How does the approach taken by heavy duty diesel makers differ?

There is a fundamental difference in their duty cycle. Light duty engines spend longer operating at low loads, idling and warming up after cold starts. Heavy duty diesels run for longer at high speeds and loads so they are, effectively, already downsized to give the best possible fuel economy with adequate load-carrying performance.

Within Delphi, there is a two-way transfer of technology between our light and heavy duty engineering teams as we constantly look for better ways to meet the future needs of the market. For example, our heavy duty team has considerable experience with very high fuel pressures and this is now helping to advance our light-duty systems. The heavy-duty team has called upon the light-duty team’s expertise in common rail.
What are the main technical challenges in diesel downsizing?

Cost must be kept down while delivering the required fuel economy with satisfactory refinement, adequate low-speed torque and meeting NOx emission targets.  For diesel, NOx is a particular challenge and one that Delphi is addressing in a number of ways including the development of advanced SCR systems.

We are also tackling emissions and NVH at source. As an example of this, Delphi’s servo-solenoid diesel injectors help by offering servo-piezo levels of performance at solenoid prices. They are used on the new VW 1.2-litre three-cylinder diesel engine, which in the Polo has a stunning CO2 performance of 87 g/km.

To help maintain the initial performance and refinement throughout the engine’s life, Delphi was the first to introduce closed loop control for diesels and we now have it as a standard feature on all our systems along with individual injector characterisation.

Another frequent development challenge with downsized engines is the risk of design changes late in the programme, in order to meet opposing targets. Our model-based engine control software makes recalibration of the system much quicker and simpler after such a change and helps to pull back the time lost.

How different is it really to gasoline downsizing?

The issues are similar but the maximum boost used on a downsized gasoline engine is limited by knock, hence the trend towards direct injection to improve knock-resistance. Delphi has recently introduced a gasoline DI system specifically to help our customers move to smaller, more efficient engines.

By using three-way catalysts, gasoline development has been less restricted by emissions than has diesel, until now. We can see some convergence in diesel and gasoline strategies as both now use direct injection, turbocharging and cylinder reduction to provide high power density and reduced losses with low CO2 emissions.
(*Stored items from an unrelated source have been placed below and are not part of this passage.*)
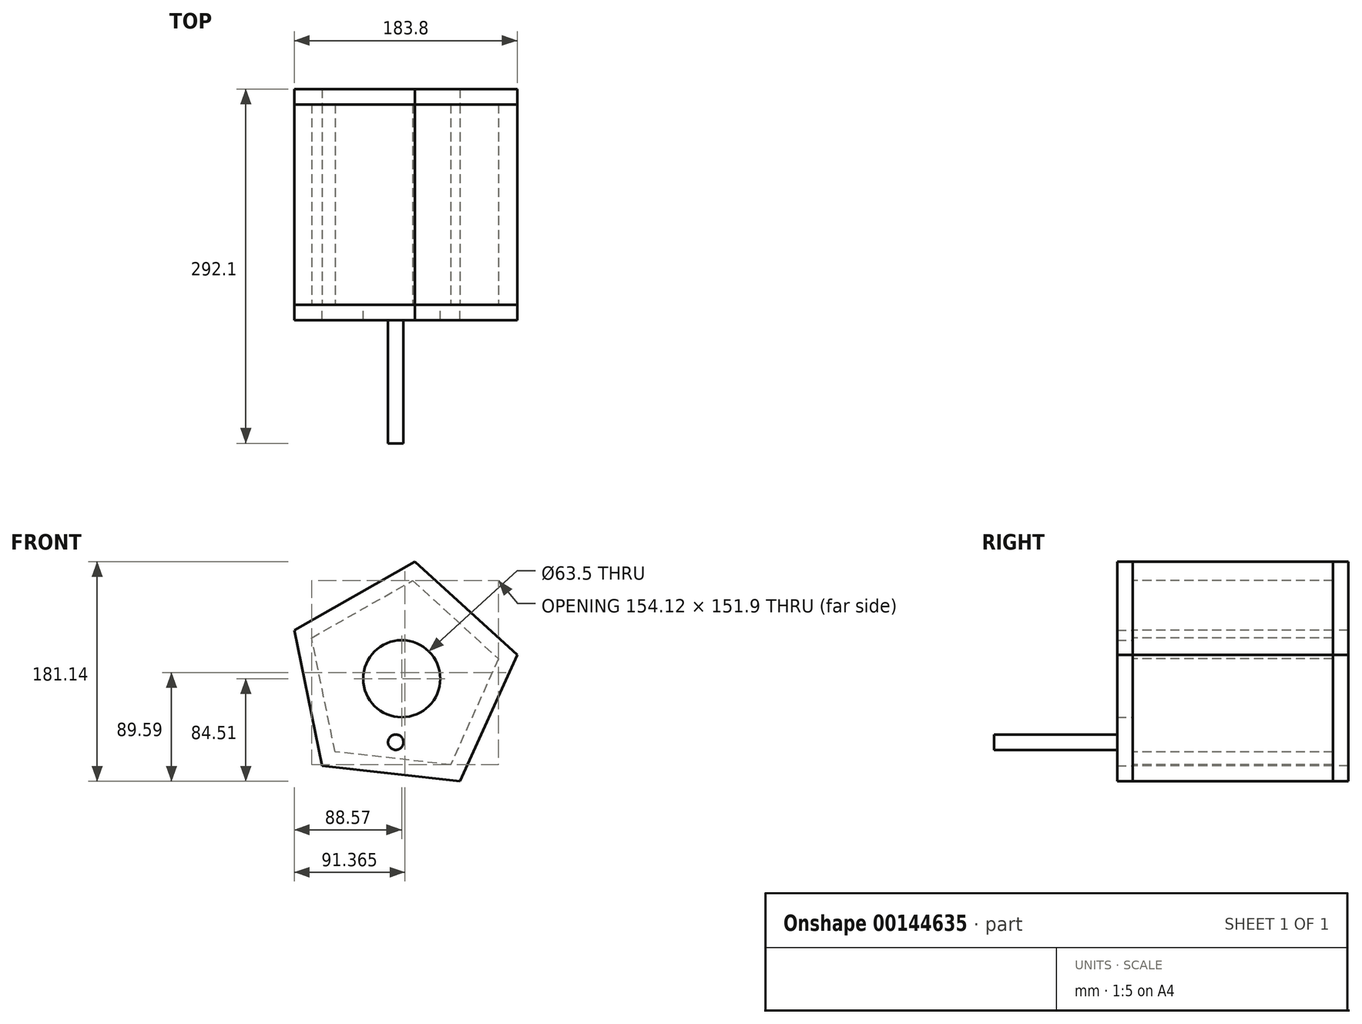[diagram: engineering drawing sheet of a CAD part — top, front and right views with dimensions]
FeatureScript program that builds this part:
annotation { "Feature Type Name" : "Feature", "Feature Type Description" : "" }
export const myFeature = defineFeature(function(context is Context, id is Id, definition is map)
    precondition{}
    {
        {
            var Q0;
            Q0=qCreatedBy(makeId("Front.planeOp"),FACE);
            var sketch = newSketch(context, id + "F0", { "sketchPlane" : qUnion([Q0])});
            skCircle(sketch, "E0.cCircle", {"center": v(0, 0) * mm, "radius": 78.66 * mm, "construction": true});
            skLineSegment(sketch, "E0.0", {"start": v(-88.57, 40.12) * mm, "end": v(10.78, 96.63) * mm});
            skLineSegment(sketch, "E0.1", {"start": v(10.78, 96.63) * mm, "end": v(95.23, 19.6) * mm});
            skLineSegment(sketch, "E0.2", {"start": v(95.23, 19.6) * mm, "end": v(48.07, -84.51) * mm});
            skLineSegment(sketch, "E0.3", {"start": v(48.07, -84.51) * mm, "end": v(-65.52, -71.84) * mm});
            skLineSegment(sketch, "E0.4", {"start": v(-65.52, -71.84) * mm, "end": v(-88.57, 40.12) * mm});
            skPoint(sketch, "E0.0.midPoint", {"position": v(-38.9, 68.37) * mm});
            skCircle(sketch, "E1", {"center": v(0, 0) * mm, "radius": 31.75 * mm});
            skLineSegment(sketch, "E2", {"start": v(10.78, 96.63) * mm, "end": v(-8.73, -78.17) * mm, "construction": true});
            skLineSegment(sketch, "E3", {"start": v(-88.57, 40.12) * mm, "end": v(95.23, 19.6) * mm, "construction": true});
            skSolve(sketch);
        }
        {
            var Q0;
            Q0 = qSketchRegion(id + "F0", true);
            extrude(context, id + "F1", {"entities" : qUnion([Q0]), "depth" : 12.7 * mm});
        }
        {
            var Q0;
            Q0=makeQuery(id+"F1.opExtrude","CAP_FACE",FACE,{"disambiguationData":[OSD([sQuery(id+"F0.wireOp",EDGE,"E0.0"),sQuery(id+"F0.wireOp",EDGE,"E0.1"),sQuery(id+"F0.wireOp",EDGE,"E0.2"),sQuery(id+"F0.wireOp",EDGE,"E0.3"),sQuery(id+"F0.wireOp",EDGE,"E0.4"),sQuery(id+"F0.wireOp",EDGE,"E1")])],"isStart":true});
            var sketch = newSketch(context, id + "F2", { "sketchPlane" : qUnion([Q0])});
            skLineSegment(sketch, "E4.0", {"start": v(-9.04, 81.03) * mm, "end": v(-79.86, 16.44) * mm});
            skLineSegment(sketch, "E5.0", {"start": v(-79.86, 16.44) * mm, "end": v(-40.31, -70.87) * mm});
            skLineSegment(sketch, "E6.0", {"start": v(-40.31, -70.87) * mm, "end": v(54.94, -60.24) * mm});
            skLineSegment(sketch, "E7.0", {"start": v(54.94, -60.24) * mm, "end": v(74.27, 33.64) * mm});
            skLineSegment(sketch, "E8.0", {"start": v(74.27, 33.64) * mm, "end": v(-9.04, 81.03) * mm});
            skLineSegment(sketch, "E9", {"start": v(-79.86, 16.44) * mm, "end": v(-9.04, 81.03) * mm});
            skLineSegment(sketch, "E10", {"start": v(-9.04, 81.03) * mm, "end": v(74.27, 33.64) * mm});
            skLineSegment(sketch, "E11", {"start": v(74.27, 33.64) * mm, "end": v(54.94, -60.24) * mm});
            skLineSegment(sketch, "E12", {"start": v(54.94, -60.24) * mm, "end": v(-40.31, -70.87) * mm});
            skLineSegment(sketch, "E13", {"start": v(-40.31, -70.87) * mm, "end": v(-79.86, 16.44) * mm});
            skLineSegment(sketch, "E14", {"start": v(-95.23, 19.6) * mm, "end": v(-10.78, 96.63) * mm});
            skLineSegment(sketch, "E15", {"start": v(-10.78, 96.63) * mm, "end": v(88.57, 40.12) * mm});
            skLineSegment(sketch, "E16", {"start": v(88.57, 40.12) * mm, "end": v(65.52, -71.84) * mm});
            skLineSegment(sketch, "E17", {"start": v(65.52, -71.84) * mm, "end": v(-48.07, -84.51) * mm});
            skLineSegment(sketch, "E18", {"start": v(-48.07, -84.51) * mm, "end": v(-95.23, 19.6) * mm});
            skSolve(sketch);
        }
        {
            var Q0;
            Q0 = qSketchRegion(id + "F2", true);
            extrude(context, id + "F3", {"entities" : qUnion([Q0]), "depth" : 165.1 * mm});
        }
        {
            var Q0;
            Q0=makeQuery(id+"F3.opExtrude","CAP_FACE",FACE,{"disambiguationData":[OSD([sQuery(id+"F2.wireOp",EDGE,"E9"),sQuery(id+"F2.wireOp",EDGE,"E10"),sQuery(id+"F2.wireOp",EDGE,"E11"),sQuery(id+"F2.wireOp",EDGE,"E12"),sQuery(id+"F2.wireOp",EDGE,"E13"),sQuery(id+"F2.wireOp",EDGE,"E14"),sQuery(id+"F2.wireOp",EDGE,"E15"),sQuery(id+"F2.wireOp",EDGE,"E16"),sQuery(id+"F2.wireOp",EDGE,"E17"),sQuery(id+"F2.wireOp",EDGE,"E18")])],"isStart":false});
            var sketch = newSketch(context, id + "F4", { "sketchPlane" : qUnion([Q0])});
            skLineSegment(sketch, "E19", {"start": v(-95.23, 19.6) * mm, "end": v(-48.07, -84.51) * mm});
            skLineSegment(sketch, "E20", {"start": v(-48.07, -84.51) * mm, "end": v(65.52, -71.84) * mm});
            skLineSegment(sketch, "E21", {"start": v(65.52, -71.84) * mm, "end": v(88.57, 40.12) * mm});
            skLineSegment(sketch, "E22", {"start": v(88.57, 40.12) * mm, "end": v(-10.78, 96.63) * mm});
            skLineSegment(sketch, "E23", {"start": v(-10.78, 96.63) * mm, "end": v(-95.23, 19.6) * mm});
            skSolve(sketch);
        }
        {
            var Q0;
            Q0 = qSketchRegion(id + "F4", true);
            extrude(context, id + "F5", {"entities" : qUnion([Q0]), "depth" : 12.7 * mm});
        }
        {
            var Q0;
            Q0=makeQuery(id+"F1.opExtrude","CAP_FACE",FACE,{"disambiguationData":[OSD([sQuery(id+"F0.wireOp",EDGE,"E0.0"),sQuery(id+"F0.wireOp",EDGE,"E0.1"),sQuery(id+"F0.wireOp",EDGE,"E0.2"),sQuery(id+"F0.wireOp",EDGE,"E0.3"),sQuery(id+"F0.wireOp",EDGE,"E0.4"),sQuery(id+"F0.wireOp",EDGE,"E1")])],"isStart":false});
            var sketch = newSketch(context, id + "F6", { "sketchPlane" : qUnion([Q0])});
            skCircle(sketch, "E24", {"center": v(-4.84, -52.32) * mm, "radius": 6.35 * mm});
            skSolve(sketch);
        }
        {
            var Q0;
            Q0 = qSketchRegion(id + "F6", true);
            extrude(context, id + "F7", {"entities" : qUnion([Q0]), "depth" : 101.6 * mm});
        }
    });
Delphi supports both engine types and each area of engineering benefits from the expertise of the other.
How likely is it that downsizing will affect your volumes?

The downsizing trend will not adversely impact total engine volumes. In fact, this trends’ contribution to CO2 reduction and vehicle efficiency is such that it is extending the viable life of ICE in transportation beyond previously thought limitations. Delphi’s demonstrated technology in downsized engines, for example with our Multec Solenoid Common Rail systems in small, highly efficient diesel engines, has shown why Delphi is well positioned to benefit from this trend and increase volumes. 

If everybody moves from V6 to I4s and from I4s to I3s, doesn't that mean less business for engine parts manufacturers?

By mastering the technical challenges with affordable solutions, we are expanding our portfolio and winning new customers. Diesels are more amenable to downsizing than gasoline, so we see their market share increasing, again having a positive effect on our volumes. As NOx control and aftertreatment strategies improve, it is likely that this trend will accelerate. Overall, we are not concerned that downsizing will have a negative effect on our volumes. On the contrary, it makes our strategy of high-performance with simplicity even more attractive.